- What is expected
Can you duplicate the data word for word, from its first line through the line that contains "sucesso da sua demanda.", including both ends?

Records in a dataset:
================================
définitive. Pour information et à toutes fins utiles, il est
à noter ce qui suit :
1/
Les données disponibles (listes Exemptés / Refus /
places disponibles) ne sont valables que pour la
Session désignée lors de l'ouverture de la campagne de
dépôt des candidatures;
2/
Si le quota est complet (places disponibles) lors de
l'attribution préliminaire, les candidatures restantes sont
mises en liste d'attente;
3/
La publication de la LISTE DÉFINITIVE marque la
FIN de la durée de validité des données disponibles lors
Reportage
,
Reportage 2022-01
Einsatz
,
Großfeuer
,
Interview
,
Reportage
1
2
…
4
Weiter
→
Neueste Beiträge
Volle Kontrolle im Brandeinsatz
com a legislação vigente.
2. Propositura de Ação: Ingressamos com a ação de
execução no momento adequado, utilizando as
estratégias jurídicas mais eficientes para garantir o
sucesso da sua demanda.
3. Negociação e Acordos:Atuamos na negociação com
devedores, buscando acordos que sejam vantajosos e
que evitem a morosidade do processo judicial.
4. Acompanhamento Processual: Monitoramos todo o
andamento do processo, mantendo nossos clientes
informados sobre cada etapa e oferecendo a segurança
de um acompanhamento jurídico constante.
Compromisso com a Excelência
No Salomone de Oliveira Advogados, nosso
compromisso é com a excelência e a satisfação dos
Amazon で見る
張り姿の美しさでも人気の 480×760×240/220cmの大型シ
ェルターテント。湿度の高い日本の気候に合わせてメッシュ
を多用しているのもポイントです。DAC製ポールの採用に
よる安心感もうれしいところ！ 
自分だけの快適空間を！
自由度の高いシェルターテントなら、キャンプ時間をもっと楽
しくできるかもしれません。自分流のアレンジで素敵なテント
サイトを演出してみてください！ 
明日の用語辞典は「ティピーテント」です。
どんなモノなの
================================
- Answer space
définitive. Pour information et à toutes fins utiles, il est
à noter ce qui suit :
1/
Les données disponibles (listes Exemptés / Refus /
places disponibles) ne sont valables que pour la
Session désignée lors de l'ouverture de la campagne de
dépôt des candidatures;
2/
Si le quota est complet (places disponibles) lors de
l'attribution préliminaire, les candidatures restantes sont
mises en liste d'attente;
3/
La publication de la LISTE DÉFINITIVE marque la
FIN de la durée de validité des données disponibles lors
Reportage
,
Reportage 2022-01
Einsatz
,
Großfeuer
,
Interview
,
Reportage
1
2
…
4
Weiter
→
Neueste Beiträge
Volle Kontrolle im Brandeinsatz
com a legislação vigente.
2. Propositura de Ação: Ingressamos com a ação de
execução no momento adequado, utilizando as
estratégias jurídicas mais eficientes para garantir o
sucesso da sua demanda.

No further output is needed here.